To Detroit: George Sherill, Tim Sexton
To Los Angeles: Edwin Jackson
Why it works for Detroit: The Tigers are going to need a closer with Fernando Rodney likely to leave via free agency and Sherrill has experience closing in the American League. They also get a young, developmental arm in Sexton. In the long run, Jackson will end up costing more, money wise, than Sherrill will.
Why it works for LA: The Dodgers get a guy back that they should have not sold low on when they traded him for Danys Baez and Lance Carter. He could immediately step in and be the Dodgers' No. 3 starter.
Expanded Trade Proposal
To Detroit: George Sherill, Tim Sexton, Juan Pierre
To Los Angeles: Edwin Jackson, Carlos Guillen
Why it works for Detroit: Guillen is owed $26M over the next two seasons, while Pierre is owed $18.5M. This deal saves the Tigers money and gives them a lead-off hitter.

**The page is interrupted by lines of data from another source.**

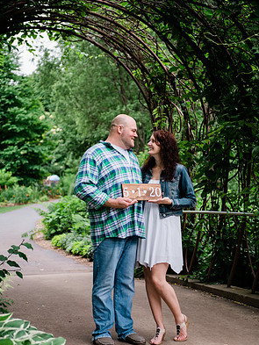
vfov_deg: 25.3
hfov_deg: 19.1
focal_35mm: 77
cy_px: 196
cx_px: 131
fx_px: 768
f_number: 2.8
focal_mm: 70
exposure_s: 1/160
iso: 640
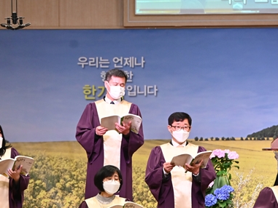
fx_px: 2996
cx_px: 84
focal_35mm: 373
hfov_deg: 5.3
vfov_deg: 4.0
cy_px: 181
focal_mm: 185
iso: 2500
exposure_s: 1/250
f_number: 5
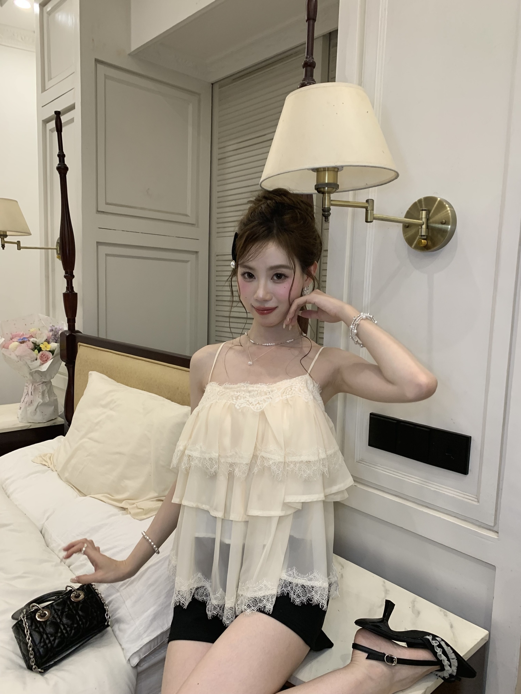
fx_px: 522
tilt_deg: -3.8
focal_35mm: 26
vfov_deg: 67.3
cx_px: 260
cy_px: 347
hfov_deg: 53.1
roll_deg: -1.8
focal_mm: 4.25
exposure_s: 1/50
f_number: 1.8
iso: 80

Why it works for LA: It works because Jackson is the main piece of the deal. Guillen would fit better at a corner infield spot, but would have to play 2B in LA.
Second base is going to be an issue for LA, as Orlando Hudson isn't likely to return. DeWitt could have a shot at the position, while Ronnie Belliard could be brought back. However, an upgrade at 2B is likely -- guys like Dan Uggla, Brandon Phillips and Carlos Guillen will be available.
I'm not an Uggla guy, but I could see the Dodgers getting him.
To Florida: Josh Lindblom, Chin-Lung Hu, Cole St. Clair
To Los Angeles: Dan Uggla
Why it works for Florida: The Marlins shed payroll and get two guys who can step in and play right away. Lindblom can serve as a starter or reliever. Hu could play SS if the Marlins decide to move Hanley Ramirez to 3B.
Why it works for LA: The Dodgers' second base hole is plugged, despite Uggla being a sub-par defensive 2B.
Phillips is one of the best defensive 2Bs in baseball, has pop and speed. So, why do the Reds want to trade him? Because of his contract, of course. He is owed $23M over the next two years ($1M buyout in 2011, if necessary). I like him better than Uggla, basically because his glove is light years ahead.
To Cincinnati: Juan Pierre, Ivan De Jesus, Nathan Eovaldi
To Los Angeles: Brandon Phillips
Why it works for Cincinnati: The Reds save $4.5M, get a guy who could take Phillips' spot and a solid pitching prospect.
Why it works for LA: Fills the need at second base with a guy who can also hit.
Another rumor out there is A.J. Ellis for Alberto Callaspo. If there's any hint of truth to this, the Dodgers will get it done ASAP. Ellis is nothing more than a decent backup catcher and Callaspo had a great season last year for the Royals. He could be a valuable piece off the bench.
Now, there's no way all these trades happen, but it's just a look some of the guys the Dodgers should be targeting in the trade market, if they become available.
That concludes the off-season preview. I'll update the blog when there's any significant Dodger news. With the Hot Stove season quickly approaching, there should be lots of things to talk about.